Review of the NF Abdominal Exam

To continue our discussion of what occurs during the typical NF examination, this month we will consider the abdominal portion of the exam. Because the abdomen is covered by a large expanse of skin, neurofibromas are usually very visible in this area; sometimes they are obvious, and other times they can be seen using a pen light to illuminate the skin from the side.  We’re also looking for masses, although it’s not very common to feel a mass through the skin. While the liver and spleen can be palpated, these organs aren’t usually involved in NF.

The two main abdominal-related concerns in people with NF are episodes of nausea and sometimes vomiting, which tend to occur mostly in children, as well as the lower GI problem of constipation.  Children with NF have a tendency to develop migraine headaches, and I find that stomachaches, nausea, and occasional vomiting are common presentations of migraines in children. Sometimes treating children for migraines can be effective in resolving gastrointestinal symptoms. Constipation also seems to be more common in people with NF, probably because the condition affects the nerves in the intestine.
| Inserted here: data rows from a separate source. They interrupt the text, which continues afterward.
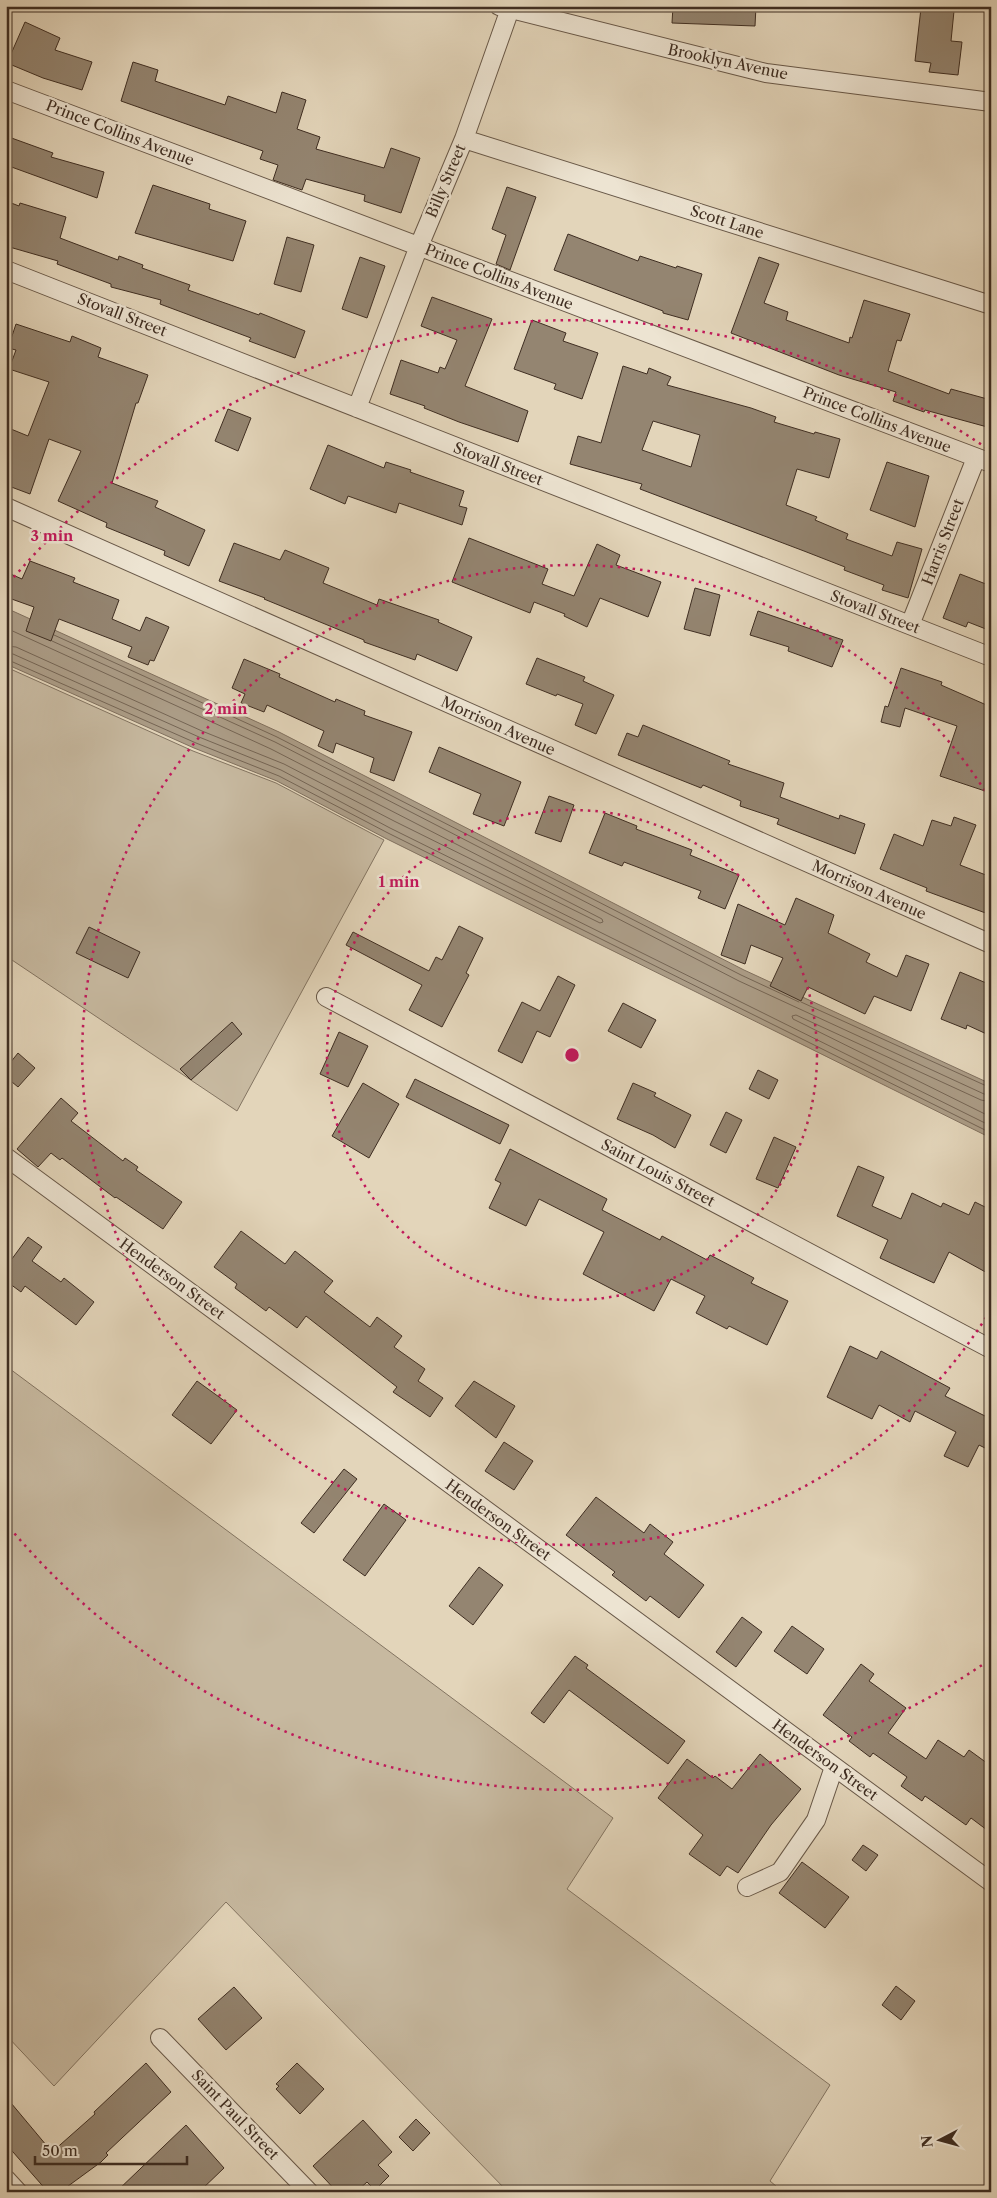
<svg xmlns="http://www.w3.org/2000/svg" width="997" height="2198" font-family="'Libre Caslon Text',serif">
<rect width="100%" height="100%" fill="#e3d5ba"/>
<filter id="stains"><feTurbulence type="fractalNoise" baseFrequency=".004" numOctaves="4"/><feColorMatrix values="0 0 0 0 .2 0 0 0 0 .09 0 0 0 0 .02 0 0 0 .5 -.17"/></filter>
<radialGradient id="worn" r=".72"><stop offset=".6" stop-color="#630" stop-opacity="0"/><stop offset="1" stop-color="#630" stop-opacity=".3"/></radialGradient>
<!-- green -->
<path fill="#c7b9a0" stroke="#837461" d="M 6,667 L 193,751 L 276,783 L 384,840 L 237,1111 L 6,956 Z
M 6,1366 L 613,1818 L 567,1889 L 830,2085 L 770,2181 L 783,2192 L 508,2192 L 226,1902 L 54,2086 L 6,2035 Z"/>
<!-- water -->
<path fill="#ab9c86" stroke="#80705e" d="M 6,608 L 279,732 L 744,970 L 991,1084 L 991,1138 L 385,838 L 277,781 L 194,748 L 6,664 Z"/>
<g fill="none" stroke-linecap="round" stroke-linejoin="round">
<!-- shore -->
<path stroke="#756554" stroke-width="1" d="M 6,628 L 271,749 L 602,919 L 603,922 L 600,923 L 394,821 L 284,764 L 202,731 L 16,647 L 6,646
M 54,635 L 277,737 L 741,975 L 799,1002
M 52,641 L 275,742 L 739,981 L 984,1094 L 991,1095
M 6,653 L 13,654 L 199,737 L 281,770 L 390,828 L 991,1126
M 6,659 L 196,743 L 279,776 L 388,833 L 991,1133
M 801,1002 L 991,1088
M 991,1102 L 981,1100 L 796,1015 L 792,1016 L 793,1019 L 991,1117"/>
</g>
<!-- building -->
<path fill="#948571" stroke="#3f2e22" fill-rule="evenodd" d="M 673,6 L 756,6 L 755,26 L 672,23 Z
M 921,8 L 954,11 L 951,41 L 962,42 L 958,75 L 929,72 L 931,63 L 915,61 Z
M 25,22 L 60,38 L 55,50 L 92,62 L 82,90 L 43,78 L 7,63 Z
M 133,62 L 158,70 L 155,81 L 225,105 L 228,96 L 276,113 L 282,92 L 306,100 L 297,129 L 320,137 L 316,149 L 384,168 L 391,148 L 420,158 L 401,213 L 364,201 L 365,195 L 306,179 L 302,190 L 273,180 L 278,165 L 260,159 L 263,151 L 121,101 Z
M 6,136 L 53,153 L 51,157 L 104,172 L 97,198 L 6,165 Z
M 153,185 L 210,204 L 209,209 L 246,221 L 233,261 L 135,233 Z
M 507,187 L 536,197 L 510,270 L 496,264 L 506,235 L 492,229 Z
M 6,201 L 19,206 L 20,203 L 66,217 L 60,238 L 118,260 L 119,256 L 143,265 L 142,268 L 190,285 L 188,290 L 259,315 L 260,313 L 305,331 L 295,358 L 249,341 L 251,338 L 160,304 L 161,300 L 111,287 L 111,284 L 57,264 L 58,261 L 6,246 Z
M 568,234 L 638,261 L 640,256 L 676,268 L 677,266 L 702,274 L 688,320 L 663,313 L 663,311 L 554,270 Z
M 287,237 L 314,245 L 301,292 L 274,284 Z
M 360,257 L 385,266 L 367,318 L 342,309 Z
M 759,257 L 779,264 L 764,303 L 788,312 L 786,320 L 849,343 L 850,337 L 852,338 L 864,300 L 910,314 L 901,341 L 897,340 L 888,371 L 949,394 L 951,389 L 991,400 L 991,428 L 925,410 L 924,412 L 893,401 L 896,392 L 839,375 L 731,333 Z
M 432,297 L 492,319 L 465,386 L 528,411 L 518,442 L 459,422 L 424,408 L 425,406 L 390,394 L 401,360 L 438,373 L 440,367 L 445,369 L 457,340 L 421,326 Z
M 532,320 L 566,333 L 563,341 L 598,353 L 582,399 L 554,389 L 556,384 L 514,369 Z
M 16,324 L 70,342 L 72,336 L 101,348 L 98,357 L 148,375 L 138,403 L 136,403 L 112,483 L 158,501 L 155,507 L 205,530 L 189,566 L 164,555 L 165,551 L 106,527 L 107,523 L 58,501 L 81,451 L 49,439 L 30,494 L 6,485 L 6,427 L 28,436 L 49,382 L 9,369 L 16,350 L 8,348 Z
M 623,366 L 647,374 L 649,368 L 671,377 L 667,385 L 751,408 L 776,417 L 774,422 L 814,434 L 815,432 L 840,439 L 829,478 L 797,469 L 786,505 L 817,517 L 815,520 L 848,534 L 846,539 L 892,556 L 897,542 L 922,549 L 908,598 L 882,590 L 884,585 L 844,570 L 845,567 L 804,551 L 640,489 L 642,484 L 570,464 L 578,436 L 601,443 ZM 653,421 L 700,435 L 691,467 L 642,450 Z
M 228,409 L 251,418 L 238,451 L 215,441 Z
M 328,445 L 384,468 L 386,462 L 411,470 L 410,472 L 464,491 L 459,506 L 467,508 L 462,525 L 399,503 L 396,513 L 348,496 L 345,504 L 310,489 Z
M 887,462 L 929,476 L 915,527 L 870,510 Z
M 469,538 L 548,569 L 542,584 L 574,596 L 597,544 L 620,555 L 616,565 L 661,582 L 648,617 L 600,598 L 587,627 L 564,616 L 565,614 L 534,602 L 530,613 L 452,582 Z
M 234,543 L 280,560 L 285,550 L 329,568 L 323,583 L 377,605 L 379,599 L 439,620 L 438,622 L 472,637 L 457,671 L 417,654 L 415,660 L 364,642 L 364,640 L 264,599 L 265,598 L 219,581 Z
M 30,561 L 75,578 L 73,582 L 119,600 L 112,619 L 140,631 L 146,617 L 169,627 L 154,661 L 150,660 L 148,665 L 128,657 L 132,647 L 59,619 L 51,641 L 26,631 L 34,607 L 6,597 L 6,572 L 22,579 Z
M 960,574 L 991,586 L 991,631 L 968,622 L 966,627 L 943,618 Z
M 695,588 L 720,595 L 710,636 L 684,629 Z
M 758,611 L 843,640 L 832,667 L 788,651 L 789,647 L 750,635 Z
M 537,658 L 585,677 L 583,681 L 614,695 L 596,734 L 575,725 L 583,704 L 557,694 L 556,696 L 526,684 Z
M 244,659 L 280,674 L 279,677 L 335,702 L 336,699 L 365,711 L 364,715 L 412,732 L 394,781 L 370,772 L 374,758 L 336,743 L 333,753 L 318,746 L 324,731 L 267,705 L 264,712 L 241,703 L 245,694 L 232,688 Z
M 901,668 L 942,682 L 941,685 L 991,707 L 991,793 L 940,776 L 957,726 L 905,708 L 900,727 L 881,722 L 885,706 L 888,707 Z
M 643,725 L 730,761 L 728,764 L 784,783 L 780,797 L 839,819 L 840,815 L 865,824 L 855,854 L 777,824 L 779,819 L 740,806 L 741,801 L 703,785 L 701,788 L 618,755 L 627,733 L 638,737 Z
M 439,747 L 521,782 L 504,826 L 473,814 L 481,794 L 429,772 Z
M 549,796 L 574,805 L 561,842 L 535,833 Z
M 605,813 L 637,826 L 636,829 L 692,850 L 690,855 L 739,875 L 725,909 L 698,898 L 701,891 L 624,862 L 622,866 L 589,853 Z
M 954,817 L 976,825 L 960,865 L 991,877 L 991,915 L 926,891 L 927,888 L 880,869 L 894,834 L 923,846 L 932,820 L 951,826 Z
M 796,898 L 834,915 L 828,933 L 870,954 L 866,962 L 897,977 L 906,955 L 929,964 L 911,1011 L 874,996 L 865,1014 L 808,987 L 801,1001 L 770,986 L 783,958 L 751,945 L 745,964 L 721,955 L 738,904 L 785,925 Z
M 459,926 L 483,938 L 466,973 L 469,975 L 442,1027 L 409,1010 L 422,985 L 346,945 L 353,932 L 429,971 L 436,957 L 442,960 Z
M 89,927 L 140,952 L 128,978 L 76,953 Z
M 960,972 L 991,985 L 991,1036 L 967,1025 L 966,1029 L 941,1019 Z
M 558,976 L 575,985 L 550,1037 L 537,1031 L 522,1063 L 498,1051 L 522,1002 L 540,1011 Z
M 623,1003 L 656,1020 L 641,1048 L 608,1031 Z
M 232,1022 L 242,1034 L 191,1080 L 180,1069 Z
M 339,1032 L 368,1046 L 348,1087 L 320,1074 Z
M 18,1053 L 35,1068 L 18,1087 L 6,1077 L 6,1068 Z
M 758,1070 L 778,1080 L 769,1099 L 749,1089 Z
M 415,1079 L 509,1125 L 500,1144 L 406,1097 Z
M 363,1083 L 399,1104 L 369,1158 L 332,1136 Z
M 633,1083 L 656,1093 L 654,1096 L 691,1115 L 675,1148 L 653,1135 L 617,1119 Z
M 61,1098 L 78,1113 L 71,1121 L 123,1161 L 125,1158 L 138,1167 L 136,1170 L 182,1202 L 163,1229 L 116,1197 L 115,1198 L 62,1158 L 60,1160 L 51,1153 L 38,1167 L 17,1149 Z
M 726,1112 L 742,1120 L 726,1153 L 710,1145 Z
M 774,1137 L 796,1147 L 778,1188 L 756,1179 Z
M 510,1149 L 607,1199 L 602,1210 L 660,1240 L 662,1236 L 707,1260 L 710,1255 L 754,1278 L 751,1283 L 788,1301 L 767,1345 L 729,1326 L 727,1329 L 696,1313 L 705,1296 L 671,1279 L 654,1311 L 583,1274 L 604,1232 L 539,1199 L 526,1226 L 489,1208 L 501,1183 L 495,1180 Z
M 858,1166 L 884,1177 L 872,1206 L 901,1219 L 912,1193 L 941,1207 L 943,1203 L 969,1215 L 975,1202 L 991,1210 L 991,1275 L 949,1252 L 934,1283 L 880,1258 L 888,1240 L 837,1216 Z
M 241,1231 L 285,1264 L 295,1251 L 333,1281 L 324,1292 L 370,1327 L 377,1317 L 402,1336 L 394,1347 L 425,1369 L 418,1381 L 443,1398 L 430,1417 L 393,1392 L 397,1387 L 306,1316 L 297,1328 L 269,1307 L 266,1311 L 235,1288 L 237,1284 L 214,1267 Z
M 28,1237 L 42,1247 L 32,1261 L 61,1282 L 64,1278 L 94,1302 L 76,1325 L 25,1286 L 21,1292 L 6,1281 L 6,1267 Z
M 850,1346 L 877,1359 L 881,1351 L 950,1388 L 945,1396 L 991,1419 L 991,1451 L 979,1445 L 968,1467 L 944,1456 L 956,1432 L 915,1411 L 910,1422 L 879,1405 L 872,1419 L 827,1397 Z
M 197,1381 L 237,1410 L 211,1444 L 172,1415 Z
M 474,1381 L 515,1406 L 496,1438 L 455,1406 Z
M 504,1442 L 533,1461 L 514,1490 L 485,1471 Z
M 344,1469 L 357,1479 L 314,1533 L 301,1523 Z
M 596,1497 L 644,1533 L 650,1524 L 673,1542 L 664,1554 L 704,1585 L 679,1618 L 650,1596 L 646,1601 L 612,1575 L 615,1572 L 566,1535 Z
M 384,1504 L 406,1520 L 365,1576 L 343,1560 Z
M 479,1567 L 503,1585 L 473,1625 L 449,1606 Z
M 742,1617 L 762,1632 L 736,1667 L 716,1652 Z
M 792,1626 L 824,1649 L 807,1674 L 774,1651 Z
M 575,1656 L 588,1665 L 586,1668 L 685,1741 L 668,1764 L 569,1690 L 544,1723 L 531,1713 Z
M 861,1664 L 874,1674 L 869,1681 L 906,1708 L 888,1733 L 926,1759 L 938,1740 L 964,1757 L 969,1750 L 991,1766 L 991,1833 L 971,1818 L 966,1825 L 925,1796 L 922,1801 L 901,1786 L 907,1777 L 873,1753 L 870,1757 L 849,1741 L 852,1737 L 823,1715 Z
M 760,1754 L 801,1789 L 771,1825 L 738,1873 L 727,1866 L 720,1876 L 689,1854 L 703,1835 L 658,1798 L 687,1759 L 713,1778 L 715,1776 L 732,1789 Z
M 863,1845 L 878,1855 L 866,1871 L 852,1860 Z
M 802,1862 L 849,1897 L 825,1928 L 779,1893 Z
M 896,1986 L 915,2001 L 901,2020 L 882,2005 Z
M 234,1987 L 262,2018 L 226,2050 L 198,2019 Z
M 146,2063 L 171,2092 L 106,2153 L 108,2155 L 101,2162 L 60,2192 L 48,2192 L 6,2144 L 6,2097 L 52,2152 L 95,2114 L 94,2112 Z
M 297,2063 L 324,2089 L 300,2114 L 276,2089 L 279,2086 L 276,2084 Z
M 416,2119 L 430,2133 L 413,2151 L 399,2137 Z
M 363,2120 L 392,2152 L 378,2165 L 389,2176 L 375,2190 L 367,2182 L 356,2192 L 337,2192 L 313,2166 Z
M 186,2125 L 224,2168 L 199,2192 L 116,2192 Z"/>
<g fill="none" stroke-linecap="round" stroke-linejoin="round">
<defs>
<path id="minor" d="M 499,6 L 766,73 L 991,102
M 6,90 L 991,463
M 464,139 L 991,305
M 6,270 L 991,657
M 357,408 L 419,246 L 464,139 L 510,9
M 6,507 L 991,944
M 910,625 L 976,458
M 326,997 L 991,1349
M 6,1157 L 991,1882
M 747,1887 L 780,1872 L 816,1820 L 834,1767
M 160,2038 L 309,2192
M 6,2179 L 18,2192"/>
</defs>
<!-- minor casing -->
<use href="#minor" stroke="#685848" stroke-width="20"/>
<!-- minor -->
<use href="#minor" stroke="#ede4d2" stroke-width="18"/>
</g>
<!-- distance rings -->
<g fill="none" stroke="#c2185b" stroke-width="2.5" stroke-dasharray="2.5 5">
<circle cx="572" cy="1055" r="245"/>
<path d="M990 1311A490 490 0 1 1 990 799"/>
<path d="M988 1661A735 735 0 0 1 9 1527M9 583A735 735 0 0 1 988 449"/>
</g>
<g text-anchor="middle" stroke-width="5" stroke-linejoin="round" paint-order="stroke">
<!-- street labels -->
<g font-size="15" fill="#3f2e22" stroke="#ede4d2">
<text transform="translate(728 62) rotate(12)" y="5">Brooklyn Avenue</text>
<text transform="translate(120 133) rotate(21)" y="5">Prince Collins Avenue</text>
<text transform="translate(446 181) rotate(-67)" y="5">Billy Street</text>
<text transform="translate(727 222) rotate(18)" y="5">Scott Lane</text>
<text transform="translate(499 277) rotate(21)" y="5">Prince Collins Avenue</text>
<text transform="translate(122 315) rotate(21)" y="5">Stovall Street</text>
<text transform="translate(877 420) rotate(21)" y="5">Prince Collins Avenue</text>
<text transform="translate(498 464) rotate(21)" y="5">Stovall Street</text>
<text transform="translate(943 542) rotate(-69)" y="5">Harris Street</text>
<text transform="translate(875 612) rotate(21)" y="5">Stovall Street</text>
<text transform="translate(498 726) rotate(24)" y="5">Morrison Avenue</text>
<text transform="translate(869 890) rotate(24)" y="5">Morrison Avenue</text>
<text transform="translate(658 1173) rotate(28)" y="5">Saint Louis Street</text>
<text transform="translate(172 1279) rotate(36)" y="5">Henderson Street</text>
<text transform="translate(498 1520) rotate(36)" y="5">Henderson Street</text>
<text transform="translate(825 1760) rotate(36)" y="5">Henderson Street</text>
<text transform="translate(235 2115) rotate(46)" y="5">Saint Paul Street</text>
</g>
</g>
<circle cx="572" cy="1055" r="8" fill="#c2185b" stroke="#ede4d2" stroke-width="2.5"/>
<g font-size="15" text-anchor="middle" font-weight="bold" fill="#c2185b" stroke="#ede4d2" stroke-width="5" stroke-linejoin="round" paint-order="stroke">
<text x="52" y="541">3 min</text>
<text x="226" y="714">2 min</text>
<text x="399" y="887">1 min</text>
</g>
<!-- margin -->
<rect width="997" height="2198" fill="none" stroke="#e3d5ba" stroke-width="25"/>
<rect x="8" y="8" width="982" height="2183" fill="none" stroke="#3f2e22" stroke-width="2.5"/>
<rect x="12" y="12" width="972" height="2173" fill="none" stroke="#3f2e22"/>
<!-- north arrow -->
<g transform="translate(940 2140) rotate(264)" stroke="#ede4d2" stroke-width="4" paint-order="stroke">
<path d="M0-4L9 19L0 12L-9 19Z" fill="#3f2e22"/>
<text y="-8" font-size="14" font-weight="bold" text-anchor="middle" fill="#3f2e22">N</text>
</g>
<!-- scale -->
<path d="M35 2156v8h152v-8" fill="none" stroke="#3f2e22" stroke-width="2.5"/>
<text x="42" y="2156" font-size="15" fill="#3f2e22" stroke="#ede4d2" stroke-width="4" paint-order="stroke">50 m</text>
<rect width="100%" height="100%" filter="url(#stains)"/>
<rect width="100%" height="100%" fill="url(#worn)"/>
</svg>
It’s rare that a tumor is the cause of a GI problem. Although plexiform neurofibromas can occur in the abdomen, they are usually too deep to palpate and are mostly asymptomatic. Tumors can also occur in the wall of the intestine, but these are usually also asymptomatic, though sometimes they can cause obstruction or bleeding.  Gastrointestinal stromal cell tumors are more common in people with NF1 than in the general population. They present with abdominal pain and bleeding in the GI tract. It’s important that an individual with abdominal pain and blood in the stool be evaluated for this potential problem.  Lastly, some people with NF may develop a specific type of tumor on the adrenal gland called pheochromocytoma.  The most common presentation is high blood pressure, which is caused by increased secretion of the hormones epinephrine and norepinephrine.  Some people may also experience episodes of skin flushing and a racing heart.  If symptoms are present, a blood test is performed to determine the presence of elevated hormone levels. If this is confirmed, a 24-hour urine collection is performed to further detect the presence of increased hormones followed by a scan to identify the tumors. If they are found during a scan, careful surgical removal is required as the treatment.